…Самым трудным стало сохранить рассудок. Тишина подавляла, резала уши, казалась материальной, живой, жестокой. Полная, абсолютная тишина. Когда дыхание напоминает шум парового котла, а шорох одежды – скрежет закрывающегося ржавого люка мусоросборника. Когда звук собственного голоса кажется громким, резким, пугающим, недозволенным и никак не вписывающимся в этот мир абсолютного покоя и беспредельного царства смерти.
Боли в животе, яростно требовавшем своего привычного и так регулярно на протяжении семнадцати лет поставляемого топлива, не давали спать, доводили до тошноты, радужных кругов, искр и тумана перед глазами. Спать не давала и тишина. Стоило закрыть глаза, она словно взрывалась высокочастотным гулом барабанных перепонок, нервировала, не давала думать о чем-то привычном и спокойном, не давала уснуть. Таблеток оставалось совсем не много, но и одного воспоминания о них вполне хватало, чтобы в голове все начинало путаться, а цвета кабины блекли и растворялись в серой дымке утраты нормального мировосприятия. Григ ненавидел глубокой ненавистью и сами таблетки и того, кто их выдумал.

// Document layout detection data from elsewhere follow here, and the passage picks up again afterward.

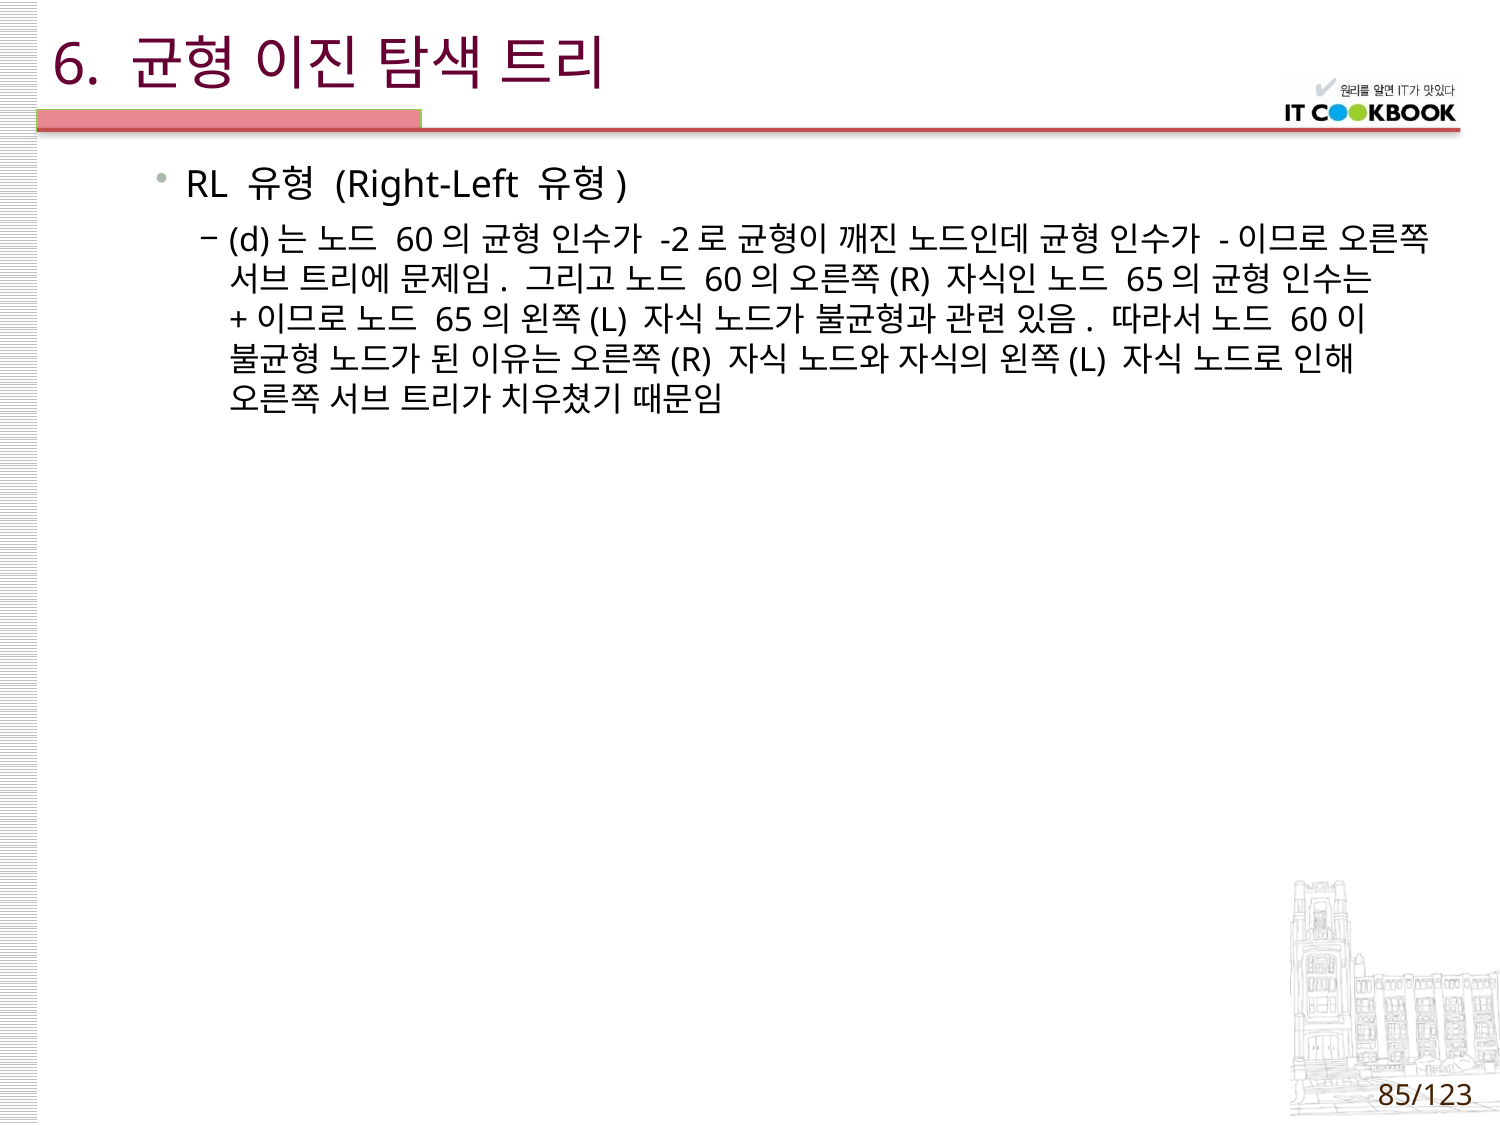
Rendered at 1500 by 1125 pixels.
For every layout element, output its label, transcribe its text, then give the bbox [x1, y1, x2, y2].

list RL 유형 (Right-Left 유형) (d)는 노드 60의 균형 인수가 -2로 균형이 깨진 노드인데 균형 인수가 -이므로 오른쪽 서브 트리에 문제임. 그리고 노드 60의 오른쪽(R) 자식인 노드 65의 균형 인수는 +이므로 노드 65의 왼쪽(L) 자식 노드가 불균형과 관련 있음. 따라서 노드 60이 불균형 노드가 된 이유는 오른쪽(R) 자식 노드와 자식의 왼쪽(L) 자식 노드로 인해 오른쪽 서브 트리가 치우쳤기 때문임 [37, 152, 1463, 1091]
picture [1290, 874, 1500, 1125]
title 6. 균형 이진 탐색 트리 [37, 13, 1459, 109]
picture [1381, 1095, 1390, 1103]
picture [1281, 109, 1459, 123]
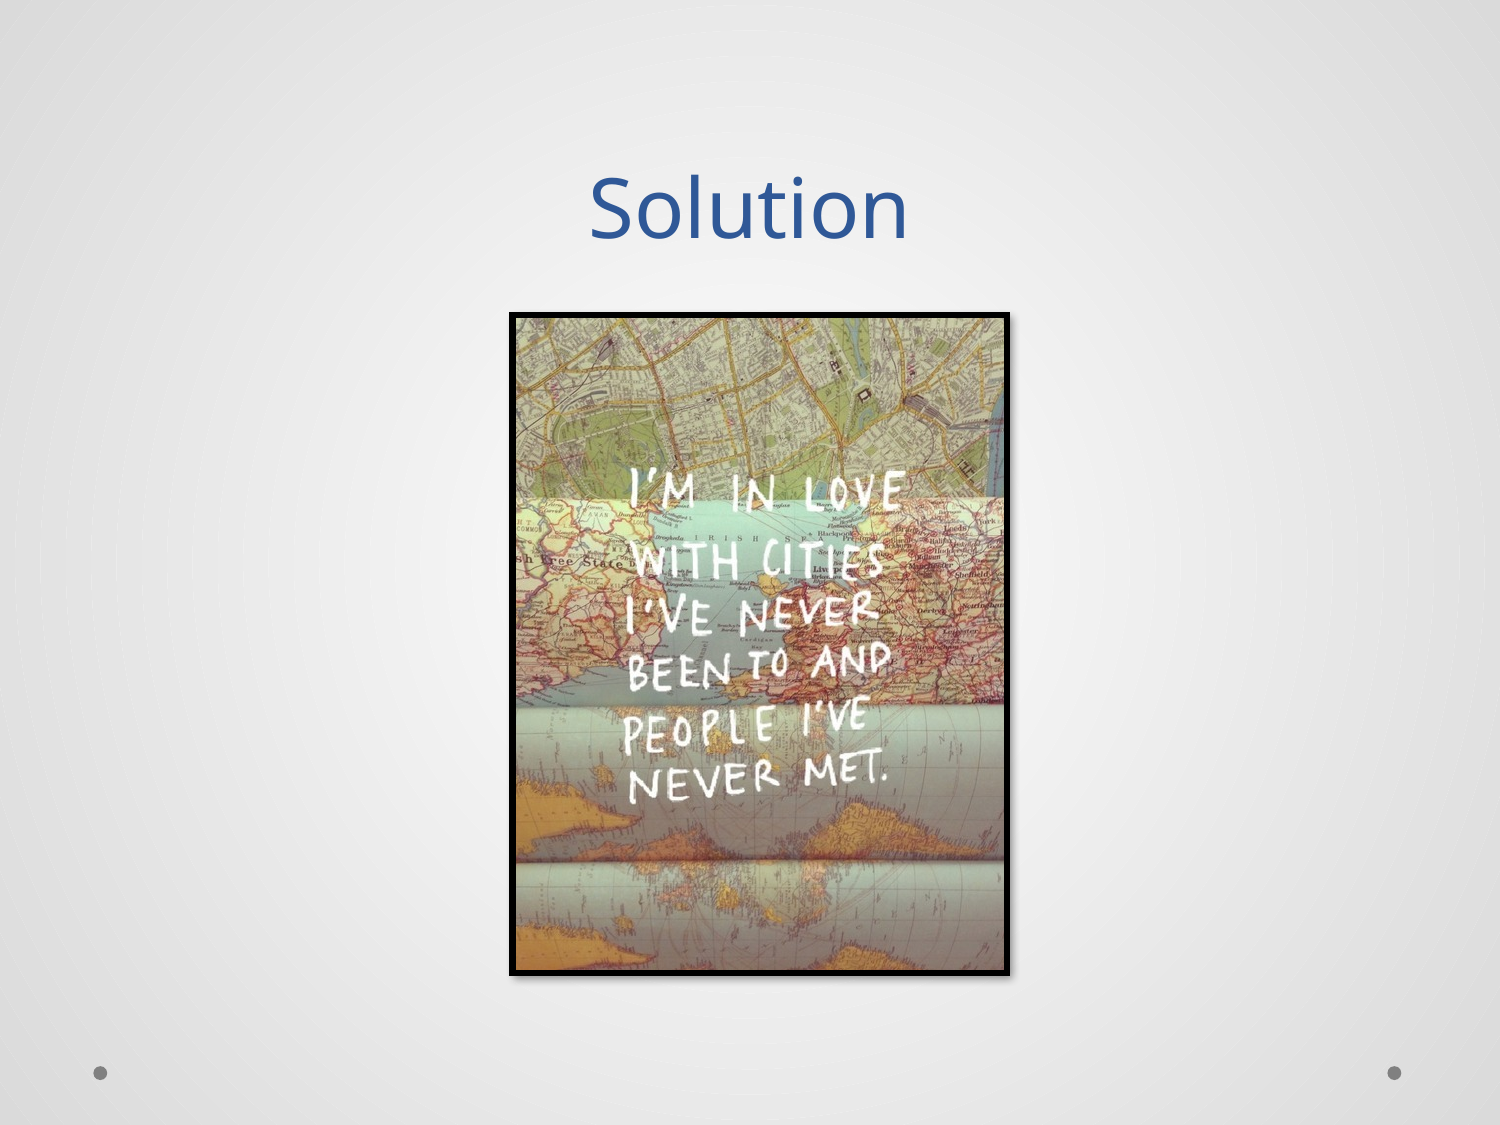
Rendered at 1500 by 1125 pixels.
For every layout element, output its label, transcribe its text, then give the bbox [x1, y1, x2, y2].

picture [515, 318, 1005, 971]
title Solution [75, 95, 1425, 263]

Суставы ныли так, словно их обладатель долго и упорно работал руками и ногами. Ныли уже очень давно – дней пять или шесть. То сильнее, то слабее, но так, что забыть о боли не получалось никакими упражнениями по самоконтролю. Почему-то ныли и ребра – такое удобное, как когда-то казалось, кресло, при долгом и тесном общении не нашло общего языка со спиной Грига, его ребрами и шеей. Они враждовали. Враждовали со всей возможной непримиримостью и со всей неоспоримой бессмысленностью: за креслом сохранялось явное стопроцентное преимущество: в отличие от спины и ребер, кресло могло ждать бесконечно.
«Бесконечно». Это и есть то самое слово, которое съедало рассудок, как песок, который медленно, но уверенно вгрызается в многовековые плиты древних памятников. Когда не с чем сравнить, когда нечем измерить, когда трудно представить, невозможно понять, нельзя оценить… Григ никогда не думал, что космос может стать таким жестоким! Не было смысла куда-то двигаться – движение в абсолютной пустоте не ощущалось, а ускорение только вредило и без того измученному без работы желудку. Не было смысла считать минуты – протяженность каждой из них могла меняться от бездонной пропасти ожидания до одного короткого и незаметного мгновенья. Не было смысла смотреть вокруг – минута за минутой, час за часом, вздох за вздохом, там оставалось одно и то же, одно и то же, одно и то же…
Он вырос в космосе. Он обожал пустоту во всех ее эпостасиях. Он любил свой послушный, удобный, надежный кораблик. Он обожал стремительные полеты вокруг «Улья», обожал спринтерские и стайерские гонки с Братьями, обожал самоубийственный слалом в метеоритных облаках… Этот мир умер! Не стало ни «Улья», ни Братьев, ни метеоритов. Ничего не стало! Только Время и Боль. Боль и Время…
Когда маяк вспыхнул ярким указателем перед глазами Грига и зуммер шлема обрадовано заныл, услыхав наконец ответ на постоянный и беззвучный, отчаянно требующий помощи вопль в пустоту, Григу было уже все равно. Он не ждал, что будет дальше. Найдут или нет, подберут или бросят. Все это не имело значения. Ничто в этой пустоте не имело и не могло его иметь!!!
Глава 2
– Неужели он пробыл в космосе несколько дней?!
В большом зале ангара перед центральным шлюзом несколько человек следили за разморозкой и дебактеризацией малюсенького космического кораблика с находящимся в нем человеческим существом мужского рода. Кораблик висел в метре над полом, поддерживаемый гравитационным полем камеры шлюза и зондировался десятками электронных глаз. Перед людьми же разворачивались в самых различных ракурсах голографические изображения: самого кораблика; его привода – в разрезе и так; самых элементарных, какие можно только себе представить, приборов; тонких необычной конструкции крыльев-поглотителей, и, наконец, вращающаяся голограмма отважного пилота – похоже, совсем еще мальчишки.